- **Data listing**:
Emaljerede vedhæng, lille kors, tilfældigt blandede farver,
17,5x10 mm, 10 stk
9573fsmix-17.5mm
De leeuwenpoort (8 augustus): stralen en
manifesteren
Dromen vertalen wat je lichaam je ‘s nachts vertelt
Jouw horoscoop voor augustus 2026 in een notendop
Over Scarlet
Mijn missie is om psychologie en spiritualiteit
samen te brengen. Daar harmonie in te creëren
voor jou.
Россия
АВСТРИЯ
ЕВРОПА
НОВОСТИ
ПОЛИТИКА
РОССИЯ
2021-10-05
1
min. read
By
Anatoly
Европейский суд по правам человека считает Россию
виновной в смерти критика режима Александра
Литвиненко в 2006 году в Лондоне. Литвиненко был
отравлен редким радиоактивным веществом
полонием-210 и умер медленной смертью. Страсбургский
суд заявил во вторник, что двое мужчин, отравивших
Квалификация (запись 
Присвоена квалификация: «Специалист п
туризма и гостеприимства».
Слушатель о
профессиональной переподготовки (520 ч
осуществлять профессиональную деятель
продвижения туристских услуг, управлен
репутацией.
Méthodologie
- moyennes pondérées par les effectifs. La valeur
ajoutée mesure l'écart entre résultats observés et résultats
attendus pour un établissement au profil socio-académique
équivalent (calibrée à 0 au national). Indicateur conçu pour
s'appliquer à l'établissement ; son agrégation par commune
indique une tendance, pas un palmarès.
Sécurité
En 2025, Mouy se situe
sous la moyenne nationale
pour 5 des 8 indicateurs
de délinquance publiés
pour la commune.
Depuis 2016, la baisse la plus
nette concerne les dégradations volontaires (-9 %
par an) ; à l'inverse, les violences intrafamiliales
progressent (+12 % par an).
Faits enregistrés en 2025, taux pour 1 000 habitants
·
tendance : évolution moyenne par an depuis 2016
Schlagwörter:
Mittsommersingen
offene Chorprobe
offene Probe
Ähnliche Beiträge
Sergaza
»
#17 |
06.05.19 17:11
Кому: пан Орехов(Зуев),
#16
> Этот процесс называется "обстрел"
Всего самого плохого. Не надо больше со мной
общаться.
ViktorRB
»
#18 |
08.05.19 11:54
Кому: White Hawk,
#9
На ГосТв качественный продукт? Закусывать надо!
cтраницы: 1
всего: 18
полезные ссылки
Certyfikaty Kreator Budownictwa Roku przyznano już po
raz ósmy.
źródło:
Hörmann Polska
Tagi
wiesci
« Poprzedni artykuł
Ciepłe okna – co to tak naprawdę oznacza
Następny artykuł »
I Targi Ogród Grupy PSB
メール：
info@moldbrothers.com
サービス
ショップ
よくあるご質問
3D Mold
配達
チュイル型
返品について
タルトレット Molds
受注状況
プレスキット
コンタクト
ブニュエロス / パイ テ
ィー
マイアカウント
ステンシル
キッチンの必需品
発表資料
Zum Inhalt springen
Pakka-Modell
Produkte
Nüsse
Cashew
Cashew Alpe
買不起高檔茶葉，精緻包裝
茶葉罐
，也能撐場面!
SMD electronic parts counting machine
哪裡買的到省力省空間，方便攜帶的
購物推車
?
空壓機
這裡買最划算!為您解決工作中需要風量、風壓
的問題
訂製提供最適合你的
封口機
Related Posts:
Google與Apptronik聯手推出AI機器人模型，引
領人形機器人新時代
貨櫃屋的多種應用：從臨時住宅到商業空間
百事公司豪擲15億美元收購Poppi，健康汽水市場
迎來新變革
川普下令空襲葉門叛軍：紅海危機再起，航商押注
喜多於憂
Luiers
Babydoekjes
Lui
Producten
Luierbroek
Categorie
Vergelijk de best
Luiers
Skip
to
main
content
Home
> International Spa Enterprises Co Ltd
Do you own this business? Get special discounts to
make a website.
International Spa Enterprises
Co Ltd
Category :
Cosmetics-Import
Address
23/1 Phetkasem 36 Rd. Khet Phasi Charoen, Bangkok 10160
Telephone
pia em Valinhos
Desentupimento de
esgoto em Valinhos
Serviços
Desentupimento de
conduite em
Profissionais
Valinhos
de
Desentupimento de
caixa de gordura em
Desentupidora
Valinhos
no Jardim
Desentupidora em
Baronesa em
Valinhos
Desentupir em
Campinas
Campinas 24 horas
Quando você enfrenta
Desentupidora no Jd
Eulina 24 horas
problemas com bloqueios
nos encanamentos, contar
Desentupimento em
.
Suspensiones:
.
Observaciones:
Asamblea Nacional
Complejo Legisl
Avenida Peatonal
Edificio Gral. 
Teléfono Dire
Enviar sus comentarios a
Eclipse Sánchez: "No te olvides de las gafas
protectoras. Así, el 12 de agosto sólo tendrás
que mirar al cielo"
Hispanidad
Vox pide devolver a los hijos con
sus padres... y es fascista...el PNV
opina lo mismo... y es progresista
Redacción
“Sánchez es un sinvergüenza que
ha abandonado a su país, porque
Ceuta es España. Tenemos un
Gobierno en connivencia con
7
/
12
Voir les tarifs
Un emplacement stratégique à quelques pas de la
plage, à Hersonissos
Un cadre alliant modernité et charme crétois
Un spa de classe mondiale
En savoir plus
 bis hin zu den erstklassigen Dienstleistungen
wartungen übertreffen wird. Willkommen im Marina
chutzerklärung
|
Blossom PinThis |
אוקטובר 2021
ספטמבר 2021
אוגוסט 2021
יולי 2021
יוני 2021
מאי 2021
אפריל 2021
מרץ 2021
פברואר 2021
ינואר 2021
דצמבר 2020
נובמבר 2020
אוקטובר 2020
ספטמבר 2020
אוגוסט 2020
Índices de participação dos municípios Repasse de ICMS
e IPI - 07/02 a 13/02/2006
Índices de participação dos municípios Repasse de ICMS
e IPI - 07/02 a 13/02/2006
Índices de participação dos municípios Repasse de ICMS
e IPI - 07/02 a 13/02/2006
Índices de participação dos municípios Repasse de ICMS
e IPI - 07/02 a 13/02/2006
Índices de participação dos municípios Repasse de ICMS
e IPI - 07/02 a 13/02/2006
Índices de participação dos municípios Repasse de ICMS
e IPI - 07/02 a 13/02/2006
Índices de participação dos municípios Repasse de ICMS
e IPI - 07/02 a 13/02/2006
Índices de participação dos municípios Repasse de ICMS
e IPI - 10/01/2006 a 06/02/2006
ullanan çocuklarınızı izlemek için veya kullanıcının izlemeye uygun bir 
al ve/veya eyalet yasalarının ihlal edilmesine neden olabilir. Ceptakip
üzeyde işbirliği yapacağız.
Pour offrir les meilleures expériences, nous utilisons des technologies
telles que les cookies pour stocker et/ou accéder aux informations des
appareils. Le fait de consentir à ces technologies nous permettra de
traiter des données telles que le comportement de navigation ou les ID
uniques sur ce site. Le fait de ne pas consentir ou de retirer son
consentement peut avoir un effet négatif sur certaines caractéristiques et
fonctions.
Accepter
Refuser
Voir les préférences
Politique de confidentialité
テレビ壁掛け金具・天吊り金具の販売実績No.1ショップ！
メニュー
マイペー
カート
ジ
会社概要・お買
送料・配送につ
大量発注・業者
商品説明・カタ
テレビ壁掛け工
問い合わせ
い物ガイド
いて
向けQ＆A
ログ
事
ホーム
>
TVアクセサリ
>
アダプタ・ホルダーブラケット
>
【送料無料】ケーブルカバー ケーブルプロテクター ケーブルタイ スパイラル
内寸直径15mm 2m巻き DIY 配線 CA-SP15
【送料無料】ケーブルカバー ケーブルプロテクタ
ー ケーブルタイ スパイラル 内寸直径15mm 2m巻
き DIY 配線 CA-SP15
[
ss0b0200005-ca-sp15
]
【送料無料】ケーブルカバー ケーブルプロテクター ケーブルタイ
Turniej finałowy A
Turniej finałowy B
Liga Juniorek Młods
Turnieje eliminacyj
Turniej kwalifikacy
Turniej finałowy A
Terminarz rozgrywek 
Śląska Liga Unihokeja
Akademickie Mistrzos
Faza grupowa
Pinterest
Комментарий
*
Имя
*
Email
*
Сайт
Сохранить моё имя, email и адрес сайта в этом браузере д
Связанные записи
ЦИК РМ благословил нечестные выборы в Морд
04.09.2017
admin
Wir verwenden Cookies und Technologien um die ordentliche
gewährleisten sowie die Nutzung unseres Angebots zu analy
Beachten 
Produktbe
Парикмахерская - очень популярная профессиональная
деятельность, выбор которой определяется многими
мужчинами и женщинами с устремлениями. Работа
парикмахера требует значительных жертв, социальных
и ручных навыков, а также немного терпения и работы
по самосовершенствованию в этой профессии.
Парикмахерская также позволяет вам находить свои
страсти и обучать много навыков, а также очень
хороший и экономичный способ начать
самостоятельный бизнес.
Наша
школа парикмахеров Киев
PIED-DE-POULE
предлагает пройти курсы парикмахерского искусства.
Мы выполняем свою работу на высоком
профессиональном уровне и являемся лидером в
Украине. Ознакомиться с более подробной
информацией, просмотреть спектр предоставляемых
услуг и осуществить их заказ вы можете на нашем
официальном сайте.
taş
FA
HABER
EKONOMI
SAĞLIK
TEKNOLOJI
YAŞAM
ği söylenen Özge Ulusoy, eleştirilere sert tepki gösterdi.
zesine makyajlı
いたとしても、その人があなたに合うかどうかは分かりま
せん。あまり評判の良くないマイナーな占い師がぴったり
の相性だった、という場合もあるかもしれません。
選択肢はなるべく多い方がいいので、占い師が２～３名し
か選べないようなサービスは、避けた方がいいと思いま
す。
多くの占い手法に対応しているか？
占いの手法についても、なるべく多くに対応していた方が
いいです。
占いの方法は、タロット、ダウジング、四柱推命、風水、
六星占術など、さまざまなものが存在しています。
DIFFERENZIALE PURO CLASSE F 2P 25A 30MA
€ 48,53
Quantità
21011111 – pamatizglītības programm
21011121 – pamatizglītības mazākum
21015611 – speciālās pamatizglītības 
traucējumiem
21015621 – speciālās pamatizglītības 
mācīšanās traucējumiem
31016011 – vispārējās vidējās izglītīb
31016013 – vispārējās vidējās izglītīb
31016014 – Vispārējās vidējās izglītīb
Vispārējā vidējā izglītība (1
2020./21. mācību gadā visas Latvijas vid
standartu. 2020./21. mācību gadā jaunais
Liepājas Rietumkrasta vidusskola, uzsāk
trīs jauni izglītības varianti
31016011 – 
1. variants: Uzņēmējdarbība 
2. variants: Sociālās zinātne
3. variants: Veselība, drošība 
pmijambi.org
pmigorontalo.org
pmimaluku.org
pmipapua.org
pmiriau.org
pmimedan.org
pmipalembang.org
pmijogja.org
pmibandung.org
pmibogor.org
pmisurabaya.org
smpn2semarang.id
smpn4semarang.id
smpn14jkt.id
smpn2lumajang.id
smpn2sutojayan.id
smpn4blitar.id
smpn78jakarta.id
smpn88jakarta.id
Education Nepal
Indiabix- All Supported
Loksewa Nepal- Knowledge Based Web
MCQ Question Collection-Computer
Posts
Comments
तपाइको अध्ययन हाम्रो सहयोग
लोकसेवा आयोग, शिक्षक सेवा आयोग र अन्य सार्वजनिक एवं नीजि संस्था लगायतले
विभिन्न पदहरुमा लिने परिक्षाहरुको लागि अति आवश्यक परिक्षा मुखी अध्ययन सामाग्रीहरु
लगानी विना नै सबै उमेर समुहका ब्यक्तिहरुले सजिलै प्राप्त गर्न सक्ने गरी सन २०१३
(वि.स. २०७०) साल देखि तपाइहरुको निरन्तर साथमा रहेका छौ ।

- **Job**:
The output should be exactly the lines above from the line containing "samen te brengen. Daar harmonie in te creëren" to the line containing "Depuis 2016, la baisse la plus", inclusive, with no other lines.

- **Answer section**:
samen te brengen. Daar harmonie in te creëren
voor jou.
Россия
АВСТРИЯ
ЕВРОПА
НОВОСТИ
ПОЛИТИКА
РОССИЯ
2021-10-05
1
min. read
By
Anatoly
Европейский суд по правам человека считает Россию
виновной в смерти критика режима Александра
Литвиненко в 2006 году в Лондоне. Литвиненко был
отравлен редким радиоактивным веществом
полонием-210 и умер медленной смертью. Страсбургский
суд заявил во вторник, что двое мужчин, отравивших
Квалификация (запись 
Присвоена квалификация: «Специалист п
туризма и гостеприимства».
Слушатель о
профессиональной переподготовки (520 ч
осуществлять профессиональную деятель
продвижения туристских услуг, управлен
репутацией.
Méthodologie
- moyennes pondérées par les effectifs. La valeur
ajoutée mesure l'écart entre résultats observés et résultats
attendus pour un établissement au profil socio-académique
équivalent (calibrée à 0 au national). Indicateur conçu pour
s'appliquer à l'établissement ; son agrégation par commune
indique une tendance, pas un palmarès.
Sécurité
En 2025, Mouy se situe
sous la moyenne nationale
pour 5 des 8 indicateurs
de délinquance publiés
pour la commune.
Depuis 2016, la baisse la plus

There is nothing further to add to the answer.